Orthodontist Degree Program Information
After earning a bachelor's degree, aspiring orthodontists must learn the basics of the field and gain hands-on experience in dental school. Doctor of Dental Surgery (D.D.S.) and Doctor of Dental Medicine (D.M.D.) and master's degrees in orthodontics prepare students for the profession.
Dental training programs awarding the D.D.S. or D.M.D. are similar in content, and both prepare students for professional dental practice. Then master's degrees in orthodontics programs prepare students to specialize in orthodontics through rigorous coursework and clinical rotation.
In every state, orthodontists are required to obtain both a dental license and a license to practice orthodontics. Most orthodontists seek board certification as well.
- Program Levels: Doctoral degrees, master's degree.
- Prerequisites : For the D.D.S and D.M.D applicants must pass the Dental Admission Test, and a criminal background check; coursework in biology, chemistry, physics, and biochemistry is also required. Master's degree applicants must have a D.D.S. or a D.M.D. prior to admission.
- Program Length: Four years for the D.D.S. or D.M.D. and two to three years for the master's degree.
- Other Requirements: Clinical work.
Doctor of Dental Surgery or Doctor of Dental Medicine
Dental students are provided with a comprehensive education in the social, basic and clinical sciences.
The first two years of a D.D.S. or D.M.D. program focus on general science coursework, while the final two years are made up of clinical rotations. Specific course topics might include:
- Oral anatomy
Master of Science in Orthodontics
Dentists seeking to specialize in the field of orthodontics should pursue a 2- to 3-year training program following completion of their dental degrees. Such programs commonly lead to a master's degree.

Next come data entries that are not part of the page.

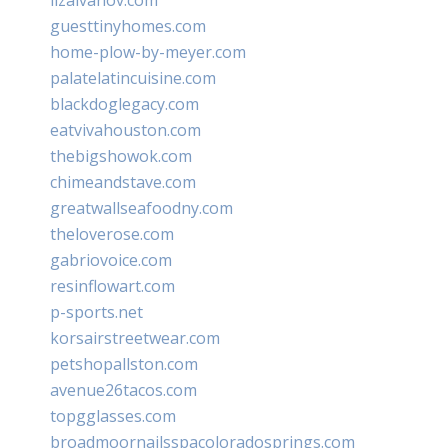
guesttinyhomes.com
home-plow-by-meyer.com
palatelatincuisine.com
blackdoglegacy.com
eatvivahouston.com
thebigshowok.com
chimeandstave.com
greatwallseafoodny.com
theloverose.com
gabriovoice.com
resinflowart.com
p-sports.net
korsairstreetwear.com
petshopallston.com
avenue26tacos.com
topgglasses.com
broadmoornailsspacoloradosprings.com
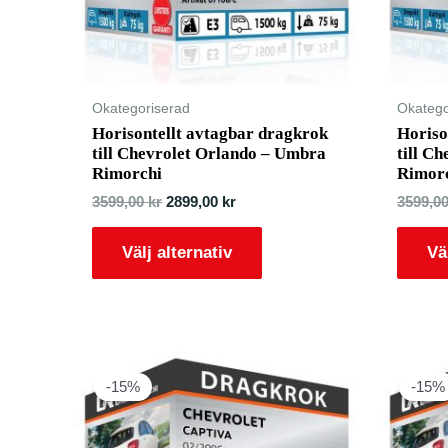
Okategoriserad
Okatego
Horisontellt avtagbar dragkrok
Horiso
till Chevrolet Orlando – Umbra
till C
Rimorchi
Rimor
3599,00
kr
2899,00
kr
3599,0
Välj alternativ
Vä
-15%
-15%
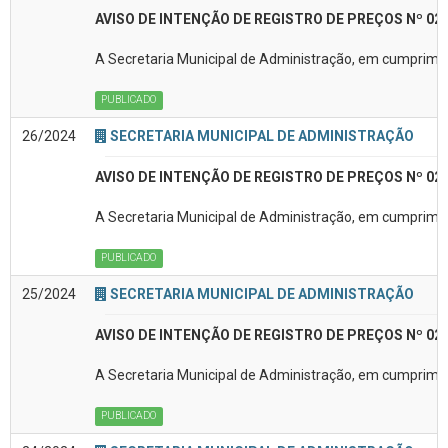
AVISO DE INTENÇÃO DE REGISTRO DE PREÇOS Nº 02
A Secretaria Municipal de Administração, em cumpriment
PUBLICADO
26/2024
SECRETARIA MUNICIPAL DE ADMINISTRAÇÃO
AVISO DE INTENÇÃO DE REGISTRO DE PREÇOS Nº 02
A Secretaria Municipal de Administração, em cumpriment
PUBLICADO
25/2024
SECRETARIA MUNICIPAL DE ADMINISTRAÇÃO
AVISO DE INTENÇÃO DE REGISTRO DE PREÇOS Nº 02
A Secretaria Municipal de Administração, em cumpriment
PUBLICADO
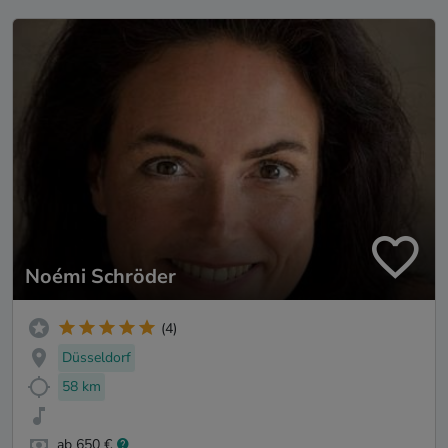
Noémi Schröder
(4)
Düsseldorf
58 km
ab 650 €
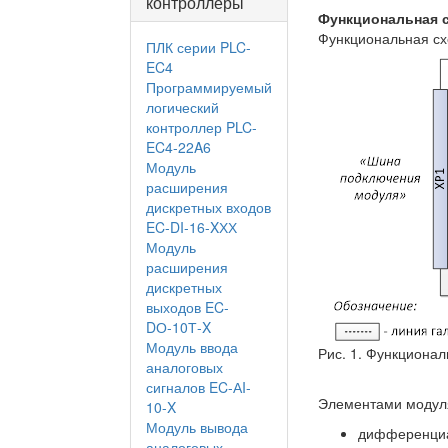
контроллеры
Функциональная 
Функциональная схе
ПЛК серии PLC-
EC4
Программируемый
логический
контроллер PLC-
EC4-22A6
Модуль
расширения
дискретных входов
EC-DI-16-XХХ
Модуль
расширения
дискретных
выходов EC-
DО-10Т-X
Модуль ввода
Рис. 1. Функциона
аналоговых
сигналов EC-АI-
Элементами модул
10-X
Модуль вывода
дифференциа
аналоговых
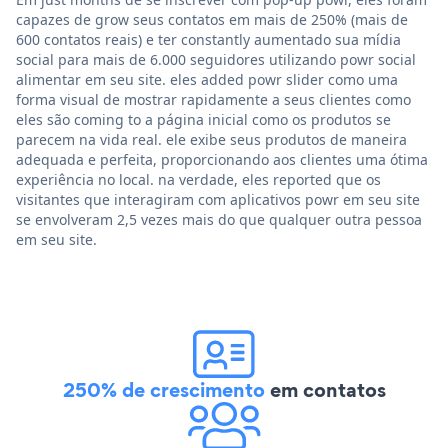
capazes de grow seus contatos em mais de 250% (mais de
600 contatos reais) e ter constantly aumentado sua mídia
social para mais de 6.000 seguidores utilizando powr social
alimentar em seu site. eles added powr slider como uma
forma visual de mostrar rapidamente a seus clientes como
eles são coming to a página inicial como os produtos se
parecem na vida real. ele exibe seus produtos de maneira
adequada e perfeita, proporcionando aos clientes uma ótima
experiência no local. na verdade, eles reported que os
visitantes que interagiram com aplicativos powr em seu site
se envolveram 2,5 vezes mais do que qualquer outra pessoa
em seu site.
250% de crescimento
em contatos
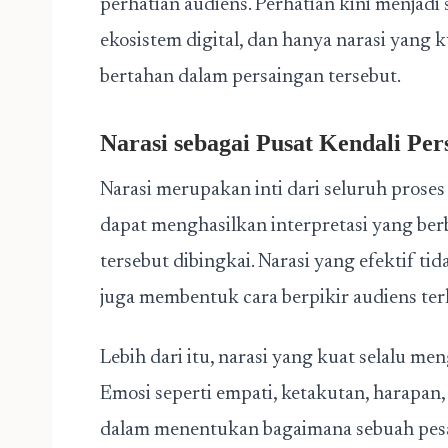
perhatian audiens. Perhatian kini menjad
ekosistem digital, dan hanya narasi yang 
bertahan dalam persaingan tersebut.
Narasi sebagai Pusat Kendali Per
Narasi merupakan inti dari seluruh prose
dapat menghasilkan interpretasi yang be
tersebut dibingkai. Narasi yang efektif t
juga membentuk cara berpikir audiens ter
Lebih dari itu, narasi yang kuat selalu m
Emosi seperti empati, ketakutan, harapan
dalam menentukan bagaimana sebuah pesan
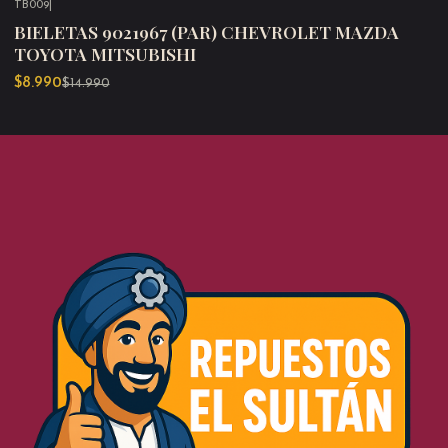
TB009
|
-40%
OFF
BIELETAS 9021967 (PAR) CHEVROLET MAZDA
TOYOTA MITSUBISHI
$8.990
$14.990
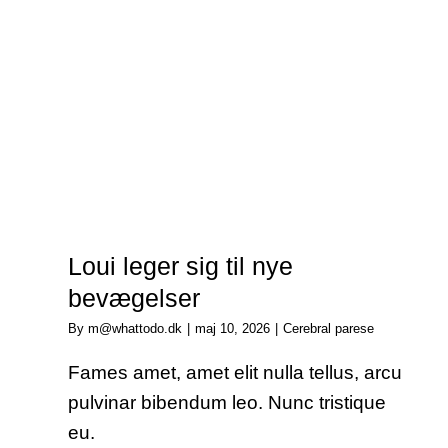
Loui leger sig til nye
bevægelser
By
m@whattodo.dk
|
maj 10, 2026
|
Cerebral parese
Fames amet, amet elit nulla tellus, arcu
pulvinar bibendum leo. Nunc tristique
eu.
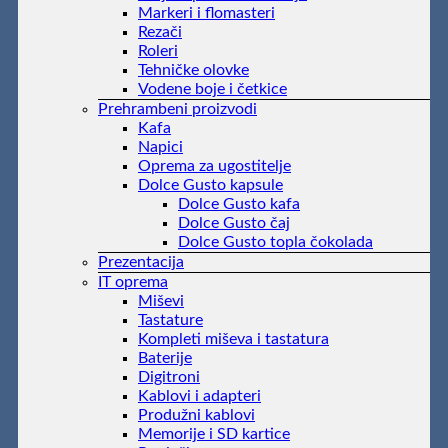
Markeri i flomasteri
Rezači
Roleri
Tehničke olovke
Vodene boje i četkice
Prehrambeni proizvodi
Kafa
Napici
Oprema za ugostitelje
Dolce Gusto kapsule
Dolce Gusto kafa
Dolce Gusto čaj
Dolce Gusto topla čokolada
Prezentacija
IT oprema
Miševi
Tastature
Kompleti miševa i tastatura
Baterije
Digitroni
Kablovi i adapteri
Produžni kablovi
Memorije i SD kartice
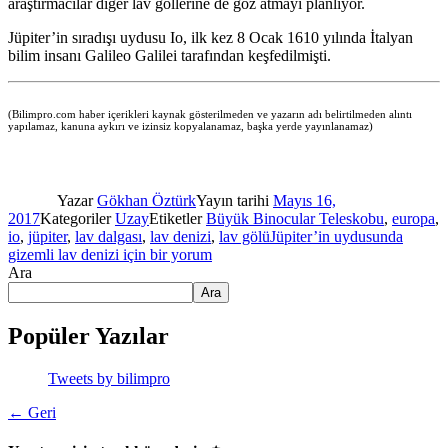
araştırmacılar diğer lav göllerine de göz atmayı planlıyor.
Jüpiter’in sıradışı uydusu Io, ilk kez 8 Ocak 1610 yılında İtalyan
bilim insanı Galileo Galilei tarafından keşfedilmişti.
(Bilimpro.com haber içerikleri kaynak gösterilmeden ve yazarın adı belirtilmeden alıntı
yapılamaz, kanuna aykırı ve izinsiz kopyalanamaz, başka yerde yayınlanamaz)
Yazar
Gökhan Öztürk
Yayın tarihi
Mayıs 16,
2017
Kategoriler
Uzay
Etiketler
Büyük Binocular Teleskobu
,
europa
,
io
,
jüpiter
,
lav dalgası
,
lav denizi
,
lav gölü
Jüpiter’in uydusunda
gizemli lav denizi için
bir yorum
Ara
Ara
Popüler Yazılar
Tweets by bilimpro
← Geri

Didactic topics might include:
- Principles of orthodontics
- Orthodontic techniques
- Management of craniofacial anomalies
- Materials science
- Oral histology and pathology
- Research methods
Career Outlook and Salary Information
According to the U.S. Bureau of Labor Statistics (BLS), employment growth for those in the orthodontics profession was expected to grow at a rate of 16% during the 2012-2022 decade. This rate was faster than the average for all occupations and equal to those practicing general dentistry. The increase was expected due to demand for dental work and increased availability of dental insurance.
Orthodontist salaries, while generally high, vary by location of practice. For example, the BLS reported that as of May 2014, orthodontists in Illinois made an average salary of $135,820. The national mean salary for orthodontists per year in 2014 was $201,030.
Continuing Education Information
Each state maintains its own licensing requirements for orthodontic professionals, but most require completion of 1-3 years of residency training to meet eligibility requirements for licensure. State licensure is separate from board certification processes, which are specialty specific. Board certification for orthodontists is administered by the American Board of Orthodontics.